REQUIRED ACTION:
Please transcribe the entries exactly and omit the images they contain.

(EXTRACTED INFORMATION Opens)

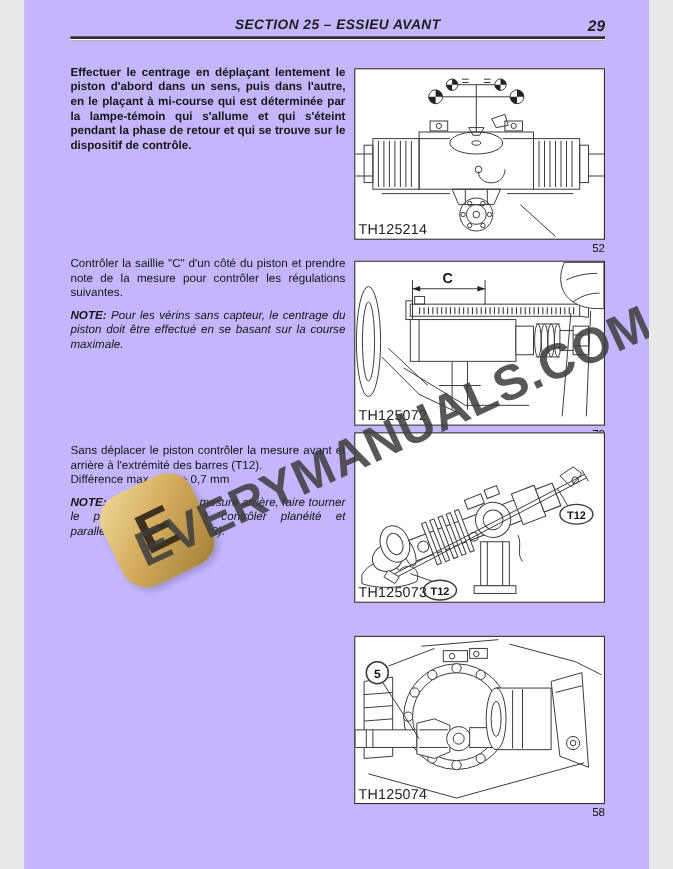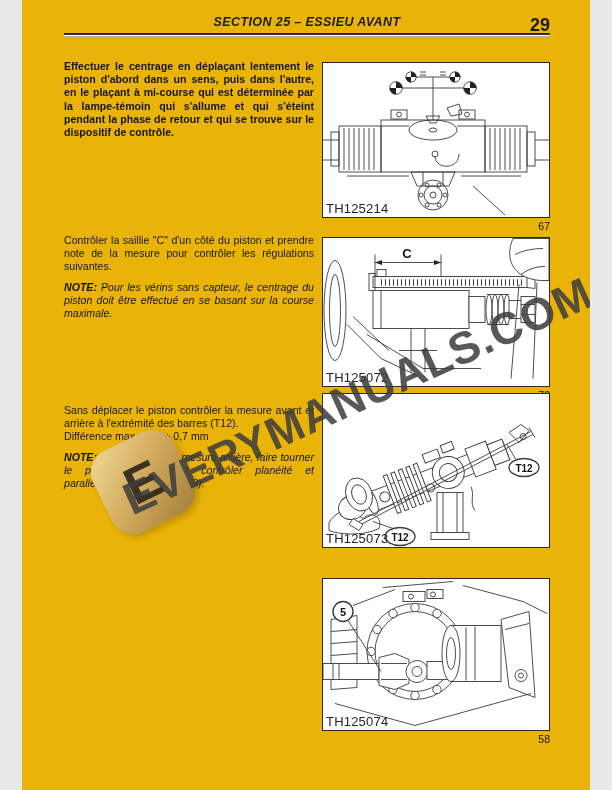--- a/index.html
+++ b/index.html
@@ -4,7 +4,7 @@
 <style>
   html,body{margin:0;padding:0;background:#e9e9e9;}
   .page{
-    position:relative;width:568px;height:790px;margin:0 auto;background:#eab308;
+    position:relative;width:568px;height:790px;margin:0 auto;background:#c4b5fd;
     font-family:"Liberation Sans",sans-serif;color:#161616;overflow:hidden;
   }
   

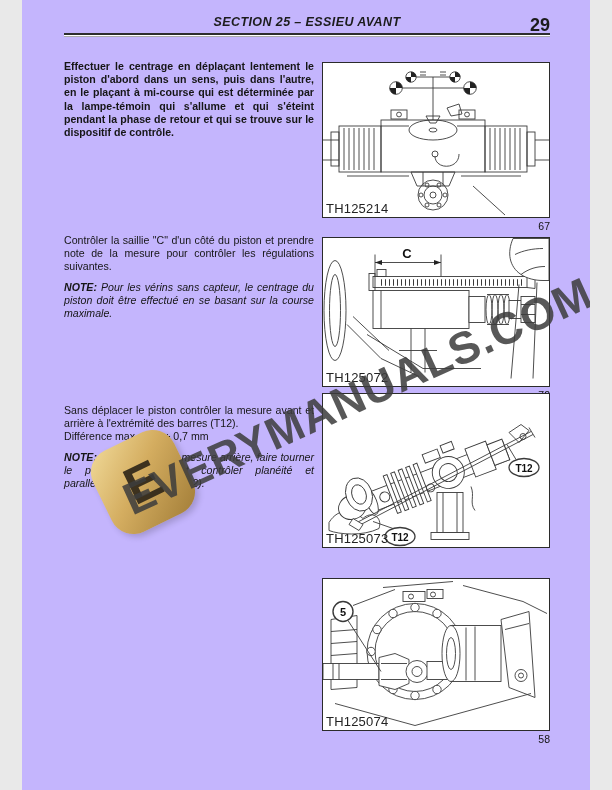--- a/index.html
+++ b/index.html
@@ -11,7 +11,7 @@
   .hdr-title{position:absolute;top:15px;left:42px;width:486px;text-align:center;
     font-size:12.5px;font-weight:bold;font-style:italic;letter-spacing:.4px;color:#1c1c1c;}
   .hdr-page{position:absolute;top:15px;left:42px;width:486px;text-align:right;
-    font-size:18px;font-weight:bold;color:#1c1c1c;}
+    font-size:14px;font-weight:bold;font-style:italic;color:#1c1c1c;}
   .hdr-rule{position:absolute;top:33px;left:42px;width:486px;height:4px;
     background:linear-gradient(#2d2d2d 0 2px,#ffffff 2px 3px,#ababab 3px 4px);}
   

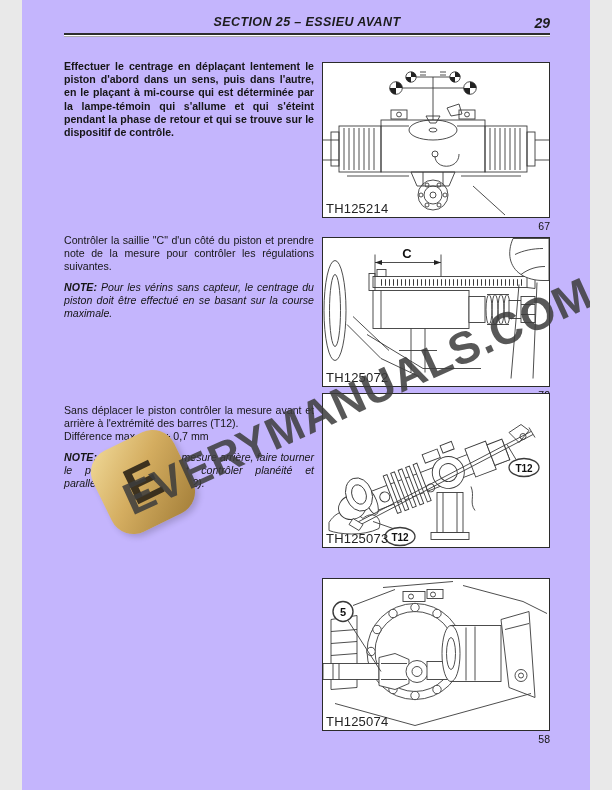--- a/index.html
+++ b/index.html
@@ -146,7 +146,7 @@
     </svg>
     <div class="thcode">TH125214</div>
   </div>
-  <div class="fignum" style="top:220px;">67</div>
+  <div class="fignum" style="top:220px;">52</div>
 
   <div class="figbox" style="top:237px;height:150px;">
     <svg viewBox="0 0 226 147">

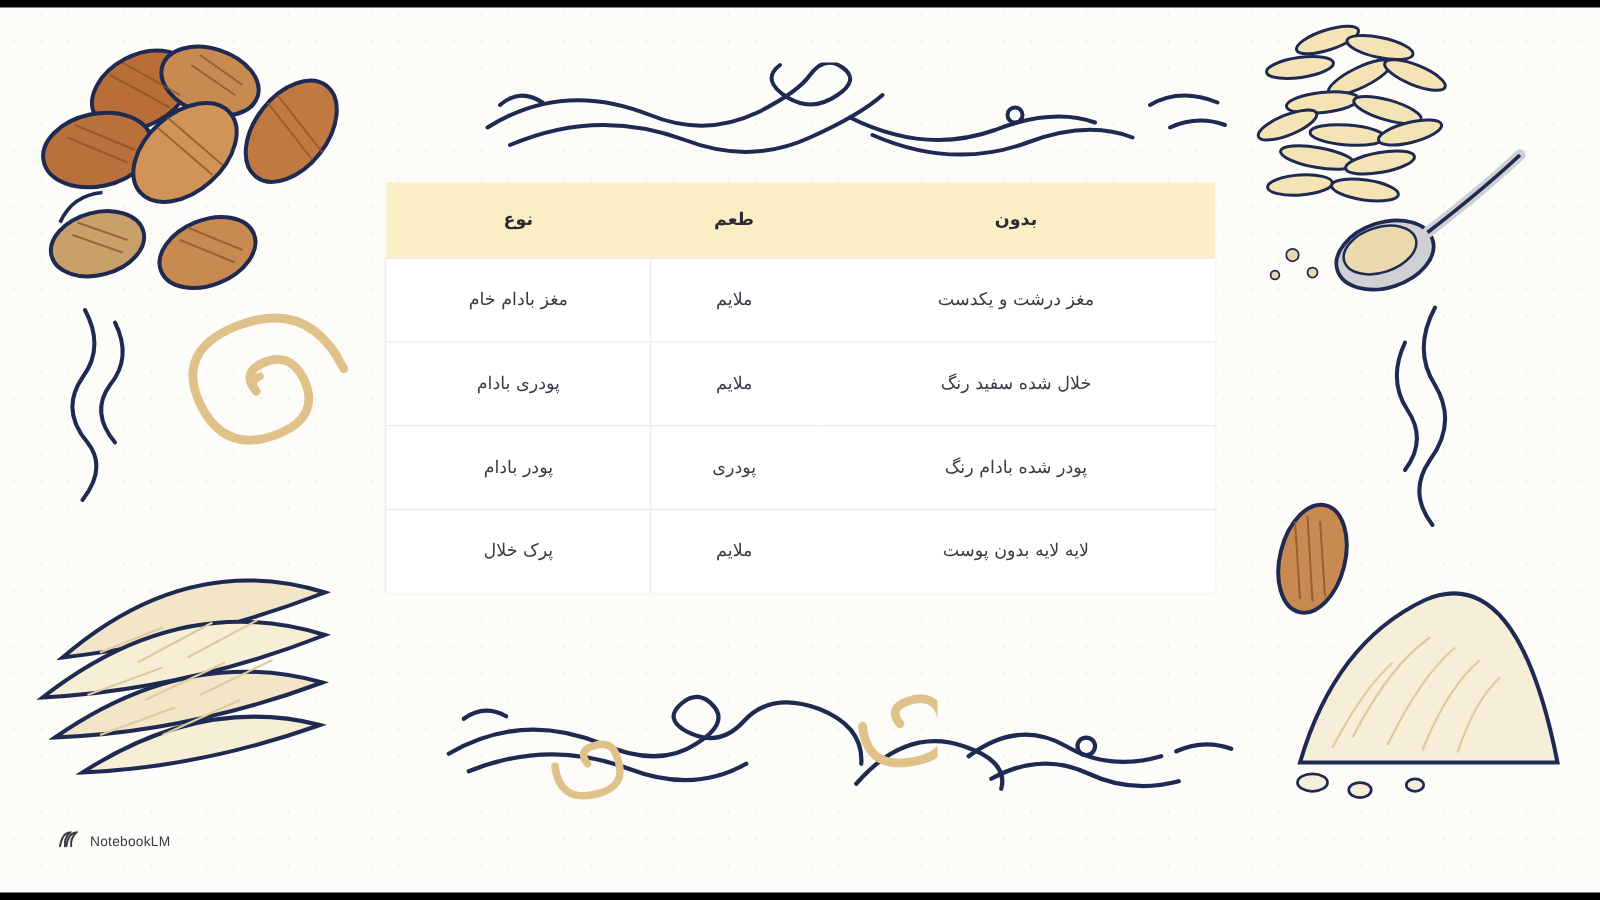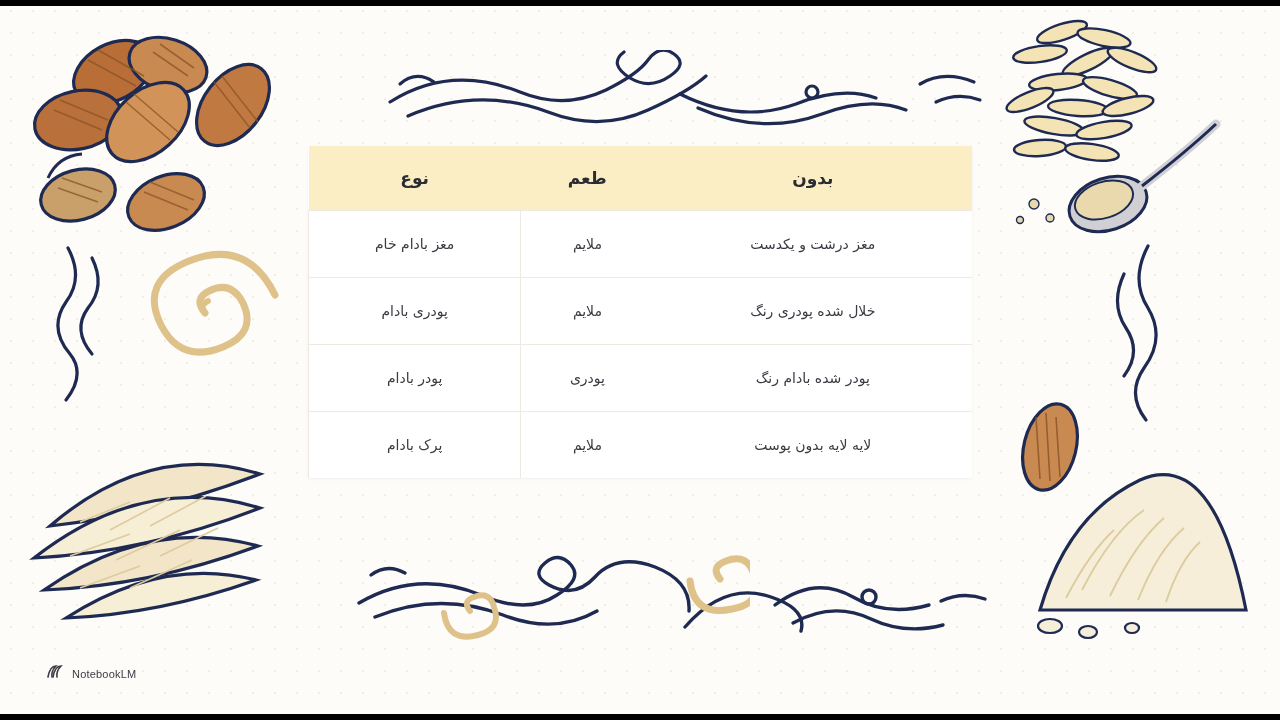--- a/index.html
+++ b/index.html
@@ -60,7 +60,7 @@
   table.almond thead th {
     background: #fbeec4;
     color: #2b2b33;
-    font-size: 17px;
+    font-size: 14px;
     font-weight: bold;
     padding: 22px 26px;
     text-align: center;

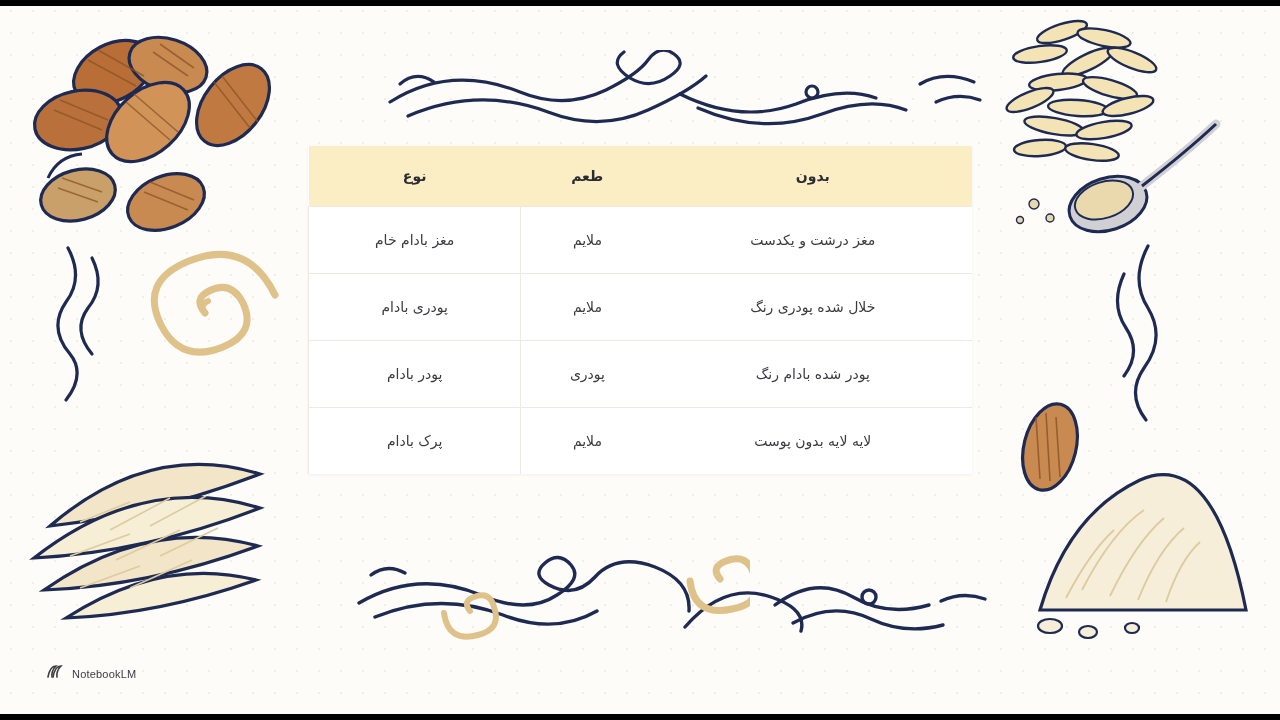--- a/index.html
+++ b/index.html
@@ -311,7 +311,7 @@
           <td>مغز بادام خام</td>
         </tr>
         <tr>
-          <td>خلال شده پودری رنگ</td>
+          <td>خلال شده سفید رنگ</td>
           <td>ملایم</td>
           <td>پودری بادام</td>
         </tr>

(EXTRACTED INFORMATION Closes)

ANSWER FOR THE TASK:
--- a/index.html
+++ b/index.html
@@ -4,7 +4,7 @@
 <style>
   html,body{margin:0;padding:0;background:#e9e9e9;}
   .page{
-    position:relative;width:568px;height:790px;margin:0 auto;background:#eab308;
+    position:relative;width:568px;height:790px;margin:0 auto;background:#c4b5fd;
     font-family:"Liberation Sans",sans-serif;color:#161616;overflow:hidden;
   }
   

--- a/index.html
+++ b/index.html
@@ -11,7 +11,7 @@
   .hdr-title{position:absolute;top:15px;left:42px;width:486px;text-align:center;
     font-size:12.5px;font-weight:bold;font-style:italic;letter-spacing:.4px;color:#1c1c1c;}
   .hdr-page{position:absolute;top:15px;left:42px;width:486px;text-align:right;
-    font-size:18px;font-weight:bold;color:#1c1c1c;}
+    font-size:14px;font-weight:bold;font-style:italic;color:#1c1c1c;}
   .hdr-rule{position:absolute;top:33px;left:42px;width:486px;height:4px;
     background:linear-gradient(#2d2d2d 0 2px,#ffffff 2px 3px,#ababab 3px 4px);}
   

--- a/index.html
+++ b/index.html
@@ -146,7 +146,7 @@
     </svg>
     <div class="thcode">TH125214</div>
   </div>
-  <div class="fignum" style="top:220px;">67</div>
+  <div class="fignum" style="top:220px;">52</div>
 
   <div class="figbox" style="top:237px;height:150px;">
     <svg viewBox="0 0 226 147">

--- a/index.html
+++ b/index.html
@@ -60,7 +60,7 @@
   table.almond thead th {
     background: #fbeec4;
     color: #2b2b33;
-    font-size: 17px;
+    font-size: 14px;
     font-weight: bold;
     padding: 22px 26px;
     text-align: center;

--- a/index.html
+++ b/index.html
@@ -311,7 +311,7 @@
           <td>مغز بادام خام</td>
         </tr>
         <tr>
-          <td>خلال شده پودری رنگ</td>
+          <td>خلال شده سفید رنگ</td>
           <td>ملایم</td>
           <td>پودری بادام</td>
         </tr>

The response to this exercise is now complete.